No one dressed up at the ranch and the thought of Grandpa and Grandma donning paper
hats and tooting little celebratory horns was ludicrous. But Auntie Gladys did
something that was so great that it dwarfed the coolness of party paper goods: she baked
special birthday cakes with a layer of a different flavor for every year of the
celebrant's age! By the time anyone reached the age of eighteen, their cake
was an unsteady sort of ziggurat, but even one made for a five year old was impressive:

Five-year old birthday cake, 1956 (it is very hard to see, but the
holders are, to my certain knowledge, little wooden pig's heads. Go figure!)

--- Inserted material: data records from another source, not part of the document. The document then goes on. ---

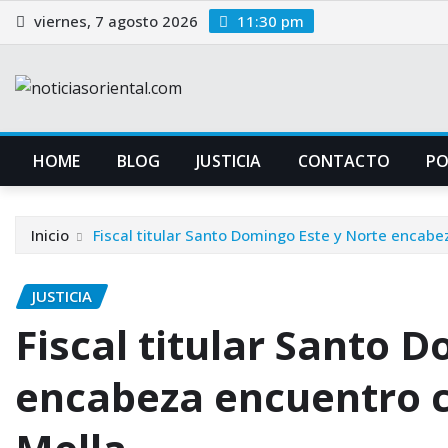
Saltar
viernes, 7 agosto 2026
11:30 pm
al
contenido
HOME
BLOG
JUSTICIA
CONTACTO
P
Inicio
Fiscal titular Santo Domingo Este y Norte encabe
JUSTICIA
Fiscal titular Santo 
encabeza encuentro c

That year at the ranch, Auntie Gladys made me a nine-layer cake
with every single layer baked in the oven of that wood stove! We ate it with
homemade ice cream and it was glorious!
With no clocks, the days seemed endless and I loved the ranch
unreservedly.
Almost.
I did not love the outhouse!
Grandpa had dug a deep hole and constructed a shack over it, about 3 feet
square. There was a seat built into it and (in what seemed a cruel parody to
me), a normal white toilet seat set on it. There was toilet paper at least,
but the equivalent of flushing was to take the shaker can of lime and dust a bunch of
powder down the hole before closing the lid.
Ewwwwwww!
I hated it!
Mom had told me a story about one of her older relatives (her great
grandmother, I believe) who had refused to have indoor plumbing installed when it became
popular in the 1800's. The lady's grounds were that it was a disgusting to have one
of "those things" in your house. Until I went to the ranch, I'd
thought that a benighted attitude, but my practical experience with the outhouse caused me
to swiftly change my opinion. It was disgusting and she was right: no one in
their right mind would want one in their home. Or anywhere else!

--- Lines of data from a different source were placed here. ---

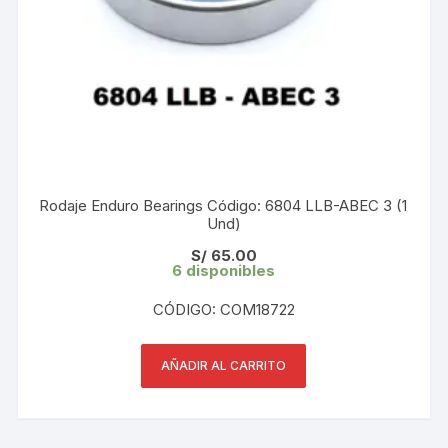
Rodaje Enduro Bearings Código: 6804 LLB-ABEC 3 (1
Und)
S/
65.00
6 disponibles
CÓDIGO: COM18722
AÑADIR AL CARRITO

We did not spend all summer at the ranch. When Grandpa and Grandma
retired, they had built a place on Pioneer Lane in Brookings and moved there from the Los
Angeles area. Although they spent a lot of time at the ranch in the summer, they
actually lived in Brookings. The property on Pioneer Lane featured a nice
stand of trees, a large grassy area and a GIGANTIC and very productive blackberry thicket
that Grandpa hacked paths into with his machete and from which came the makings for Auntie
Gladys' delicious blackberry pies.
The house was built in the shape of a "U". The bottom of
the "U" was a great room with a dining area and kitchen, one arm had two
bedrooms and two baths and the other one was all workshop/garage because Grandpa said that
in his retirement, what he really wanted was a great place to work! The bedrooms
were all in use that summer, but there was an entryway that was not used much, so I put my
sleeping bag there, right next to the bookcase and I was well pleased with the
arrangement. What could be better than sleeping next to books? Easy deal: I had my
trusty flashlight and when I was supposed to be asleep, I could reach out, quietly snake a
book out and hide it and me in the sleeping bag, secretly reading.
One day, using a tarp and a lawn chair, I made myself a tent:

I liked sleeping in the tent even better than being close to the bookcase
and the grandparents, incredibly tolerant, let me sleep in it for all the rest of my
visit.
I was very sorry when I had to go home, back to reality and start school.